Grilled Panzanella Salad

Grilled Panzanella Salad
Servings: 8 Prep 15 mins Grill 14 mins Stand 30 mins


  • 1/4 cup xtra-virgin olive oil, plus more for brushing
  • 1/4 cup red wine vinegar
  • 1 teaspoon Dijon mustard
  • 3/4 teaspoon salt
  • 1/4 teaspoon pepper
  • 1 14 ounce loaf Italian bread
  • 1 small red onion, peeled and quartered
  • 4 medium tomatoes (1-1/2 lbs total), diced into 1-inch pieces
  • 1 large seedless cucumber, diced into 1/2-inch pieces
  • 1 large garlic clove, minced
  • 1 cup packed basil leaves, roughly chopped

Make It

1. Heat a grill or grill pan to medium-high heat. In a large bowl, whisk together olive oil, vinegar, mustard, salt and pepper. Set aside.

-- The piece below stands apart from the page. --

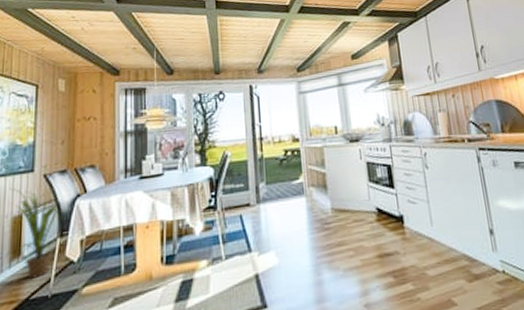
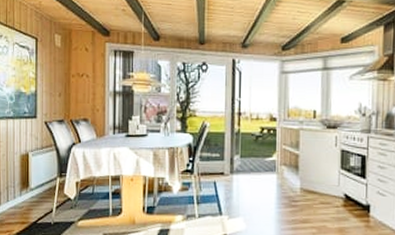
house plant: present [9,188,59,280] -> none [17,129,58,208]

2. Cut bread loaf in half crosswise, then cut each half lengthwise into four 1-inch-thick slices, for a total of 8 slices. Brush slices lightly with olive oil. Grill 2 minutes per side; set aside. Lightly brush onion quarters with olive oil. Grill 5 minutes; rotate and grill another 5 minutes.

3. Cut bread slices into 1-inch cubes. Cut onion quarters into thin slices. Toss bread, onion, tomatoes, cucumber, garlic and basil in dressing. Cover and let stand for 30 minutes to allow flavors to combine.

Nutrition Facts

Servings Per Recipe: 8; Amount Per Serving: cal. (kcal): 238, Fat, total (g): 10, chol. (mg): , sat. fat (g): 2, carb. (g): 31, fiber (g): 3, pro. (g): 6, sodium (mg): 529, Percent Daily Values are based on a 2,000 calorie diet.